**TASK TO CARRY OUT:** Without the pictures, restate all of the data below word for word.

··· RECORDS SUPPLIED ···

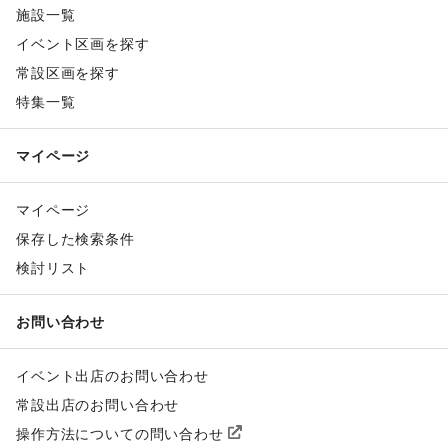
施設一覧
イベント区画を探す
常設区画を探す
特集一覧
マイページ
マイページ
保存した検索条件
検討リスト
お問い合わせ
イベント出店のお問い合わせ
常設出店のお問い合わせ
操作方法についての問い合わせ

···

**SOLUTION TO THIS PROBLEM:**
施設一覧
イベント区画を探す
常設区画を探す
特集一覧
マイページ
マイページ
保存した検索条件
検討リスト
お問い合わせ
イベント出店のお問い合わせ
常設出店のお問い合わせ
操作方法についての問い合わせ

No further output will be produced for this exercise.